Which is the cheapest tariff with British Gas?

At the moment, the cheapest British Gas tariff available to new customers is HomeEnergy Fix Green July 2020.

How much is British Gas per kWh?

Energy price per kWh depends on which tariff you’re currently on [link back up to domestic tariffs]. In general, gas costs around 4p per kWh and electricity between 20p and 30p per kWh.

Is British Gas putting their prices up?

Over the last few years, there has been a general upward trend in British Gas prices, in line with the increase in wholesale energy prices. Another factor in the explanation as to why tariffs go up is the Ofgem energy price cap. This directly influences how much energy providers can charge on their standard variable tariffs (the ‘default’ tariff that customers are on after a fixed rate deal comes to an end).

Is British Gas business cheaper than domestic?

British Gas business tariffs generally work out to be more expensive than domestic tariffs for a couple of reasons. Firstly, businesses pay a higher rate of VAT on their energy bills; 20% as opposed to the 5% that consumers pay.

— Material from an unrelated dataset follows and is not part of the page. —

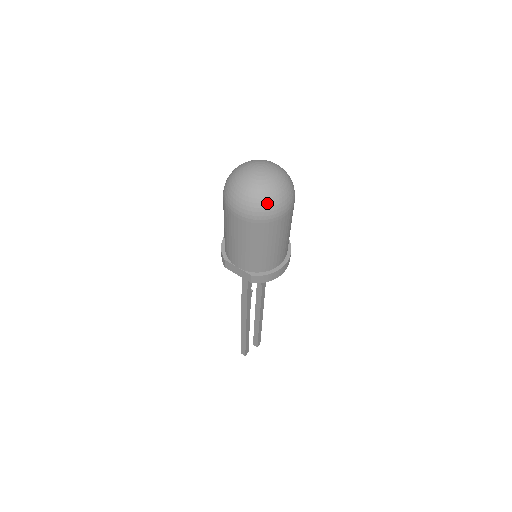
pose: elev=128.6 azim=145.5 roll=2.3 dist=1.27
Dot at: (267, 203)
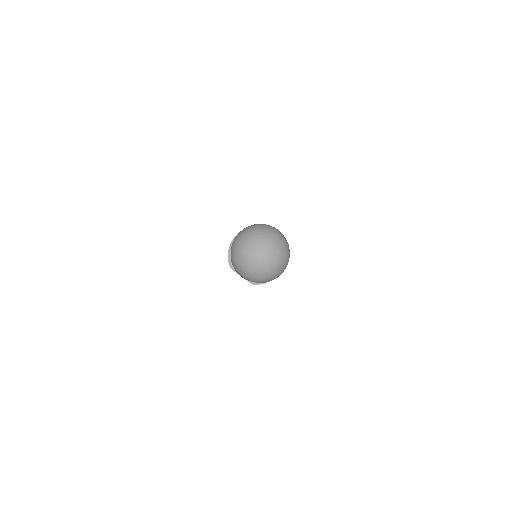
Dot at: (266, 277)
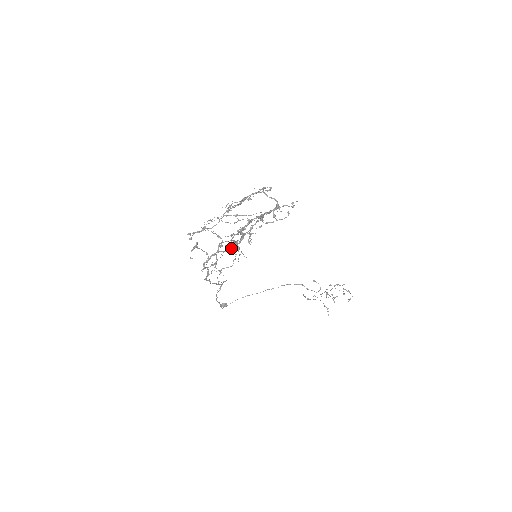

Additionally, businesses have an obligation to pay the climate change levy, which is something that domestic customers don’t have to worry about.

British Gas tariffs - the Selectra verdict

It is baffling to many professionals and industry experts as to why British Gas continues to retain so much of the market share, but for now, they continue to do so, with around 12 million domestic customers. Those customers tend to want to stay with a name that they know, but there are plenty of great deals to be had for those who take the plunge and switch to a smaller provider. Reviews of British Gas customer service would suggest price isn’t the only reason to switch.

Comparing British Gas prices to the Ofgem energy price cap and to other energy providers, we can’t give British Gas more than one star out of a possible five for value for money.